When the Grass is Literally Greener on the Other Side


Transitioning away from Managed Services.
SaaS, cloud computing and hosted solutions are all really great options for a number of reasons in a variety of situations. These days it is not uncommon for a technology service to be offered that is exponentially sleeker and more cost-effective that what can be built, managed and maintained in-house. Portals, public-facing websites, and distance learning platforms are just a few examples of viable options out there. But what happens when, for whatever reason, leadership decided years ago to outsource everything. Was it convenience? Was it a weak candidate pool? Was it frustration? Today leadership puts a pen to the cost and finds the dollar figure jarring. Leadership then polls the faculty, staff and students for satisfaction levels and the numbers are less than stellar. Now what?
Transitioning away from a large-scale managed services situation is a bit like putting together a puzzle. What at first appears to be a simple, 12-piece children’s floor puzzle evolves quickly into a 1,000-piece weekend puzzle. After the puzzle is started, it is important to start questioning what the end result should look like while never forgetting that these puzzle pieces are oftentimes dedicated, valued employees. When all the right pieces appear to be there, finding the correct placement is integral. And by the way, the structure needs to be defined prior to shuffling the pieces around. Seems easy enough.

Most managed services agreements require a certain time frame of notice once the decision has been made to not continue services at contract end. The very next day action needs to be taken to map out how the transition will take place internally. Although the following five steps are in order, know that as you embark on this journey many steps will start and never end. You will forever be referring to your org chart and strategic plan to mull over the structure and its alignment with the support needs. These steps can work really well in transitions big and small:

  1. Actively seek feedback from your campus on what’s working for them from a technology service standpoint. Get in front of everyone from department chairs to residence life assistants. What ideas, concerns, significant issues and needs do they have?
  2. Assess your current organizational chart. List out current in-house talent (maybe even managed services talent), compare and talk-through your vision and structure with peer institutions, industry and check your local community college structure. Community colleges are sometimes a step ahead in efficient operations because they’re likely doing more with fewer resources.
  3. Now’s the time to focus on your plans. Typically a managed agreement notes a transition plan in the contract. You should not rely on that to be your plan; instead allow it to complement your bevy of in-house plans. You’ll need a project plan for molding your team, a comprehensive technology strategic plan and a clear department vision statement that supports the institutions vision and thus move away from managed services.
  4. After consternation, vet your ideas through university leadership. Next step, department leaders. Finally, your department. By now you should have a treasure map that will lead to an optimum organization structure to provide excellent service, numbers and stats from peers supporting your path all tying in to a strong strategic plan.
  5. Now’s the time to sweat the small stuff. The software/tools needed to support the service in-house, rolling in change control, cross-training, signage, business cards, etc.
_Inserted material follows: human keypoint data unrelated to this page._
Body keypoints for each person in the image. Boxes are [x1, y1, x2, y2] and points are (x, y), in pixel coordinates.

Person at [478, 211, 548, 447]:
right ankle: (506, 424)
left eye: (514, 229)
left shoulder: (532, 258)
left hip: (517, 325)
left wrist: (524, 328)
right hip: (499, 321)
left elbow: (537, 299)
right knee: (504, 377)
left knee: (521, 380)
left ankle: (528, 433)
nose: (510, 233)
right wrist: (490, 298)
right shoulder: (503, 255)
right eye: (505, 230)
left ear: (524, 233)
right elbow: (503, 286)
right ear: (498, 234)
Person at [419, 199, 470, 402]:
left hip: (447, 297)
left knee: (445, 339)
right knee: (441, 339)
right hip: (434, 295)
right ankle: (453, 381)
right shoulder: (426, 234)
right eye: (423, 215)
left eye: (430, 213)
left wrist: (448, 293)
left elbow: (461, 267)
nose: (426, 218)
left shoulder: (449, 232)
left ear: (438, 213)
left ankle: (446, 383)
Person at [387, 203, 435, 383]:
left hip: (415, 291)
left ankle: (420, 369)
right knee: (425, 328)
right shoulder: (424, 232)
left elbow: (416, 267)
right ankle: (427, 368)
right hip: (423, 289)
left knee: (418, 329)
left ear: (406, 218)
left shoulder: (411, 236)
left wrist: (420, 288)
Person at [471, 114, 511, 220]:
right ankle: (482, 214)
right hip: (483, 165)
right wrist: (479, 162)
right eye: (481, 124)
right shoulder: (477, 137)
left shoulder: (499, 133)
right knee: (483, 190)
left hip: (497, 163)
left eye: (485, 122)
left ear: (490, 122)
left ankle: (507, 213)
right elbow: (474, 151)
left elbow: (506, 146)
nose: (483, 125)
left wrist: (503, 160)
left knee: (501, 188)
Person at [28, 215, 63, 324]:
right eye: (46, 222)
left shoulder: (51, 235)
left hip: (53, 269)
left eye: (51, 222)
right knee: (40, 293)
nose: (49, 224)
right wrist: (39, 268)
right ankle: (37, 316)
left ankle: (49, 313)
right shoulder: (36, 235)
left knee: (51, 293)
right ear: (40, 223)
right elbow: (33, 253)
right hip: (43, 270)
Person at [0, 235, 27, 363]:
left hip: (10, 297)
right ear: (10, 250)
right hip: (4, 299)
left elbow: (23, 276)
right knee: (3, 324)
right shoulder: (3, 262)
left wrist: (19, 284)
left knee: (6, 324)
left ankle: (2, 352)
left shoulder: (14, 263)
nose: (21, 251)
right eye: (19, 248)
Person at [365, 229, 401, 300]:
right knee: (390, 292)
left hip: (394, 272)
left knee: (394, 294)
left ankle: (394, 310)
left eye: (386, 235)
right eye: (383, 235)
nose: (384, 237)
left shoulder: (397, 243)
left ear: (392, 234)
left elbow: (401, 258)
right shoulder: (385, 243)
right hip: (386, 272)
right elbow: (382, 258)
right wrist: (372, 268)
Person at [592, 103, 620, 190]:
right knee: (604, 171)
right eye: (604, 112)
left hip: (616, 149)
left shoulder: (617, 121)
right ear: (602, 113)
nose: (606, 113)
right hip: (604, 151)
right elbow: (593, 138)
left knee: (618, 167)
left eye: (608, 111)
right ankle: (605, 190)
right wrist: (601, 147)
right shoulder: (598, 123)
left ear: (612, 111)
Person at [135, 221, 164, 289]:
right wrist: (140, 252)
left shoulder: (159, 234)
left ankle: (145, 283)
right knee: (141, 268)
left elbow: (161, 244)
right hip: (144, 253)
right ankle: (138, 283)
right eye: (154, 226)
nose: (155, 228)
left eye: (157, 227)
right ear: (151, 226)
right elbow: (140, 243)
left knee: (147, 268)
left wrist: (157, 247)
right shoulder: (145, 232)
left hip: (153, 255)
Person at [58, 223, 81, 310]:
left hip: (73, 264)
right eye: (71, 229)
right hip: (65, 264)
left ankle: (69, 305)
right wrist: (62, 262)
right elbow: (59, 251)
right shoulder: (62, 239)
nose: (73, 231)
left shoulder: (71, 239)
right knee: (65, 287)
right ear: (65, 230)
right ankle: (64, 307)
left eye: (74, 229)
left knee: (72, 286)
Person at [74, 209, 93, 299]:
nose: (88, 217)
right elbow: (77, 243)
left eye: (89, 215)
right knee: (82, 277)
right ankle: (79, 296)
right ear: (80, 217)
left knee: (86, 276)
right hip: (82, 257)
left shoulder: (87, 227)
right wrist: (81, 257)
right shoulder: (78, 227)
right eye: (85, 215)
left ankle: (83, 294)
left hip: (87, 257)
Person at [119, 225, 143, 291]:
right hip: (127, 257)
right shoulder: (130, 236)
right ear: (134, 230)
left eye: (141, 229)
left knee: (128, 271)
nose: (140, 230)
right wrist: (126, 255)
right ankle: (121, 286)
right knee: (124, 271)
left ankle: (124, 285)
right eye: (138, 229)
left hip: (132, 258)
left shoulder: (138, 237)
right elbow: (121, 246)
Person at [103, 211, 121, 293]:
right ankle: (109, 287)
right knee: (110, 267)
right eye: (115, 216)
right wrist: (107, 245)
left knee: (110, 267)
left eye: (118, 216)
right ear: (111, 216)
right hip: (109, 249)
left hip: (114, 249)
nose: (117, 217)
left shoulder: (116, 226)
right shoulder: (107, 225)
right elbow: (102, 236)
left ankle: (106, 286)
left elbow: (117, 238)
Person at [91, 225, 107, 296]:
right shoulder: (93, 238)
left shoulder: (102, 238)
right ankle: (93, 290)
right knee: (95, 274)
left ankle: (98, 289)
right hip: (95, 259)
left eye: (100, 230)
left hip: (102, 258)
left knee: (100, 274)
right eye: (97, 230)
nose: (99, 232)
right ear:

Throughout the transition discussions and deliberations, communication, transparency and support are crucial. And although a big driver to transition away from a managed services situation might be cost savings, your selling point needs to be improved service. Why? Yes, evaluations can and likely should be run making a case for continuous IT savings; however technology will always be a budget-dependent operation. The largest savings are often indirect by automation of processes, green efficiencies, less time spent on repetitive tasks.

Managed services arrangements for significant technology buckets (enterprise network services, ERP support, etc.) can be a great stopgap option for unexpected high turnover in a poor candidate pool environment. In addition, for many institutions it might be ‘easier’ to scrape together operational funds versus headcount and/or payroll.  Not unlike soda machines and restaurants, with managed services you are paying for convenience. And when it comes to major systems support convenience, the markup can easily be in the several hundred percent range. Aside from the possible cost-factor, you are paying for a team dedicated to the provider, not you or your customers, end-users, although the sales team will sell the exact opposite of that.

Technology promises to play an active role in higher education for the unforeseeable future in areas of, but not limited to, streamlining efficiencies, automating processes, empowering data-driven decisions, providing students with the learning environment they seek, supporting the teaching environment professors need to ‘teach more, administrate less’, and providing the veritable backbone for every department serving the institution. While many outlying services and softwares may reside quite comfortably in the cloud, every college needs a strong, cohesive, dedicated core team to best serve their end-users who are, in this day and age, everyone.